When will the MFR go? My hon. Friend the Member for Twickenham (Dr. Cable) asked that question of the Minister for Pensions last October, and was told about these transitional changes and that substantive changes would be made when time could be made for primary legislation. One accepts that there is a battle within Government for time for primary legislation, but my worry about the Government's handling of final-salary pension scheme matters is that they have taken almost too much of a hands-off approach. Leaving aside the dividend tax credit issue, dramatic changes are going on and it would be unfair to say that the Government are sitting idly because reviews are being held and so on. The worry is that the reviews will be completed by the end of the summer, or whenever, and the Government will then consult. I suspect that the reviews will imply primary legislation.

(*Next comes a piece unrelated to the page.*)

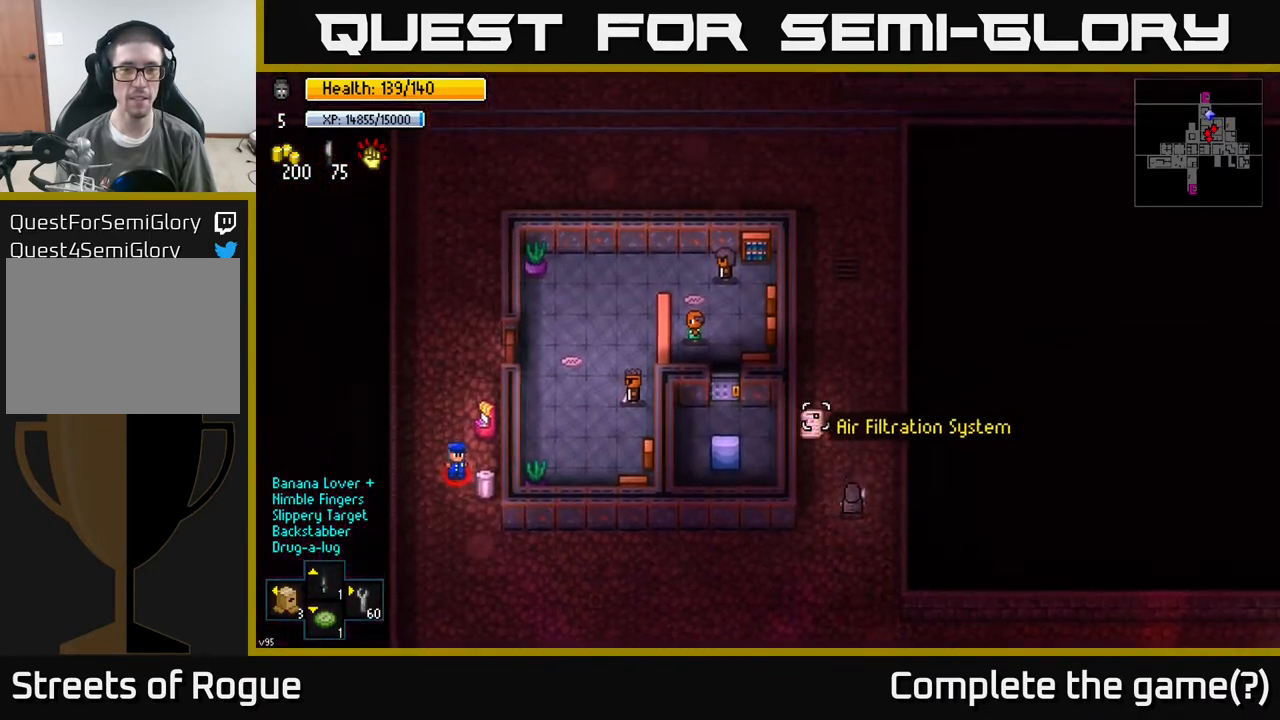
{"buttons": [], "left_stick": "center", "right_stick": "left", "events": [[117, "left_stick", "center"], [283, "right_stick", "left"]]}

One never wants the Government to rush legislation; they should consult on it and introduce it in a coherent whole, not in bits and pieces here and there. There are therefore competing pressures, and the worry is that the legislation will be too late when we finally get it. Indeed, there will be scarcely any final-salary schemes left to be subject to the son of MFR or whatever the new arrangements happen to be. Will the Minister reflect out loud on that tension in the timing? Final-salary schemes are disappearing by the week, and a lot of employer contributions, which are the key, are disappearing with them. What are the Government's thoughts on the timing? How does it mesh with the current rate of change?
The regulations are welcome, but probably a bit of a sticking plaster. The Government accept that we need fundamental reform, but we still have no clear idea of when it is coming. Our instinct is to be sympathetic to the regulations, but there is something of a veil of ignorance—that is perhaps the phrase that I have been searching for. It would be helpful to know some of the Government's thinking on the specific details.

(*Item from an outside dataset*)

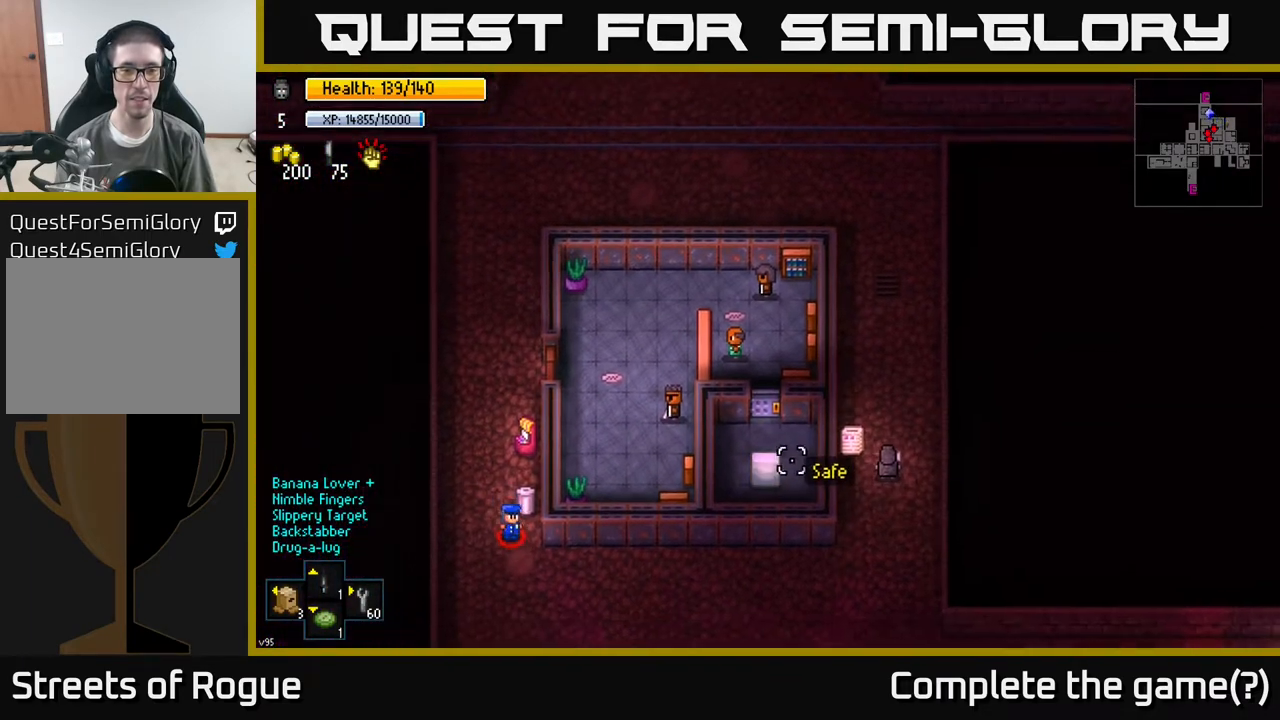
{"buttons": [], "left_stick": "center", "right_stick": "left", "events": []}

Maria Eagle: It is a pleasure to be in Committee again with you, Miss Widdecombe. Your job is to ensure that we behave, and we seem to be doing so at the moment. I shall do my best to behave as well as my Opposition colleagues.

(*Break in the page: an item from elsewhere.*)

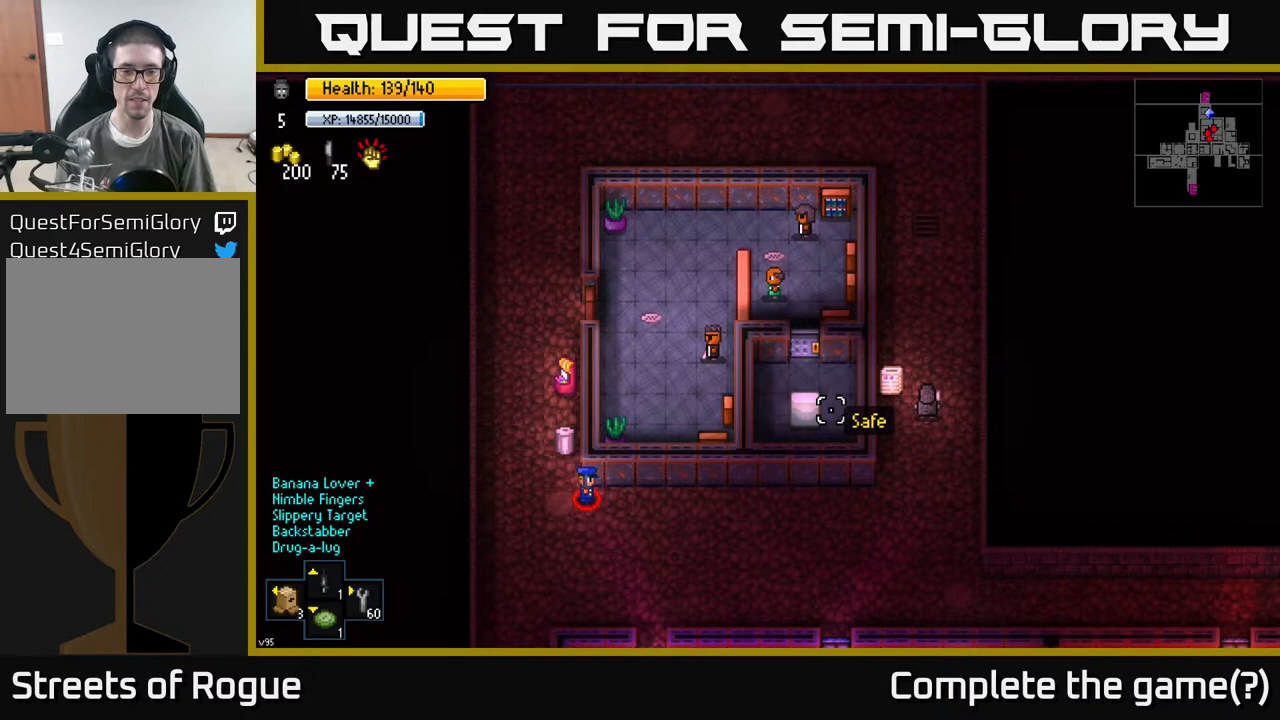
{"buttons": [], "left_stick": "up", "right_stick": "down-left", "events": [[167, "left_stick", "up-left"], [333, "left_stick", "up"], [333, "right_stick", "down-left"]]}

Some interesting points have been made, although the debate has been shorter than some that we have had on such issues. I shall do my best to respond to those points, although I am not sure that I shall be drawn into reflecting out loud, as the hon. Member for Northavon tempted me to. It is dangerous for me, as a Minister, to reflect out loud when Hansard is reporting my words and everyone with an interest will read them tomorrow morning. I appreciate that the hon. Gentleman must try to get me to do such things, but he will understand if I decline to reflect out loud in the way that he invited me to.
Column Number: 010Let me say a little about the regulations before dealing with some of the substantive issues that were raised. Having read the regulations, I understand that they are not the most accessible provisions. It must be admitted that statutory instruments are often inaccessible, and some of the most complex relate to pensions, benefits and the other issues that we discuss in what the hon. Member for Daventry called our end-of-the-pier show, which seems to take place regularly in this Committee Room. I understand hon. Members' comments about the complexity of the regulations, but the difficulty is that we are amending earlier regulations. Without having the whole lot spread out in front of us, it is difficult to ascertain from the present regulations and the explanatory memorandum precisely what is going on.